To a customer, an experience with a brand doesn’t solely depend on the quality of the product. Positive interactions are equally important. Often the experience doesn’t meet expectations if queries don’t get quick responses or certain flaws in the process take away from a smooth experience. By using big data and AI-powered tools such as behavioural analytics, companies can understand their consumers, predict their actions and prepare to respond in a timely and effective manner so that the customer is satisfied with the entire experience during searching, buying and using a product.

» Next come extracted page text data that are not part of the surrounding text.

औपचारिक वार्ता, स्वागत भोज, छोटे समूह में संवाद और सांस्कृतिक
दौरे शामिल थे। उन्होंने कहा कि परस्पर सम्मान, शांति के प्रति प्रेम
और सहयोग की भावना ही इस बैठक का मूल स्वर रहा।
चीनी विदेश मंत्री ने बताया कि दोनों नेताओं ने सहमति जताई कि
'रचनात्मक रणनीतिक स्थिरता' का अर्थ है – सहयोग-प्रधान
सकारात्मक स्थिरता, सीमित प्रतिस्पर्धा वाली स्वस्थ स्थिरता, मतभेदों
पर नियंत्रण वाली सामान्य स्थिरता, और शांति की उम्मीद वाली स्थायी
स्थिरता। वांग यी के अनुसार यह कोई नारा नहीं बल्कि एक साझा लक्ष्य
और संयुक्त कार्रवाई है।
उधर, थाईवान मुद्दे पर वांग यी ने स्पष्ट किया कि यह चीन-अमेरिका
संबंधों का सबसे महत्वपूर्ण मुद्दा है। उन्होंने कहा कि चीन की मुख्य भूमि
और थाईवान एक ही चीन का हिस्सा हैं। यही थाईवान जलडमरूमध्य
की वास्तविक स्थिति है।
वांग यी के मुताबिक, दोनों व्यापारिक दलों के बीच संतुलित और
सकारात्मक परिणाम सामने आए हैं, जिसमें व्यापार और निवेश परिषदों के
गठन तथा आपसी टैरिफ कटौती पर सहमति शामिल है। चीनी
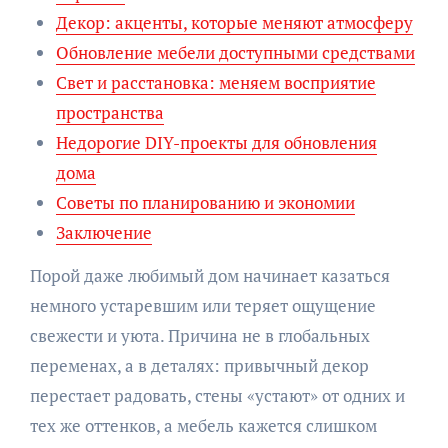
Декор: акценты, которые меняют атмосферу
Обновление мебели доступными средствами
Свет и расстановка: меняем восприятие
пространства
Недорогие DIY-проекты для обновления
дома
Советы по планированию и экономии
Заключение
Порой даже любимый дом начинает казаться
немного устаревшим или теряет ощущение
свежести и уюта. Причина не в глобальных
переменах, а в деталях: привычный декор
перестает радовать, стены «устают» от одних и
тех же оттенков, а мебель кажется слишком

North Face provides customers with an online shopping assistant (IBM Watson) that helps them easily find the product for which they are searching. For example, a customer might need advice on the best jacket for the outdoors. The assistant provides them with options after considering their favourite activities and other preferences. Not only does it improve their online experience but also their outdoor experience, thereby increasing the prospects of their remaining loyalty to the brand.

Managing Credibility

Consumers look at reviews as a credible source for finding information about products. Therefore, improving or maintaining the brand image gains significance as customers are willing to pay more for brands with better reviews. In the online environment, more social mentions aren’t always good. While positive reviews can strengthen a brand’s reputation, often, even a few negative reviews have a more powerful impact. For marketers, big data presents the opportunity to track customer experiences throughout the process and instantly take remedial measures when a pain point is detected as it will prevent the customer from posting a bad review about the product. AI-based techniques such as sentiment analysis can be used to assess consumer emotions.

When Pepsi released the Kendall Jenner ad in 2017, its social mentions increased by over 21000% over three days. However, further analysis showed that most sentiments were negative. The company decided to pull the ad and issue an apology before it further affected the brand’s reputation.

Maintaining Brand Loyalty

In the end, the key to winning and retaining customer loyalty lies in enhancing the customer’s experience with the brand, whether it’s through providing personalised or unique experiences, access to information when it is needed or understanding every step of the consumer journey. Big data analytics and AI tools allow the gathering of market intelligence as well as easy processing and analysis of data that the marketing team can use. Based on the insights, they can develop strategies to increase positive interactions between the customer and the brand, thereby creating an emotional connection or building trust to earn his loyalty.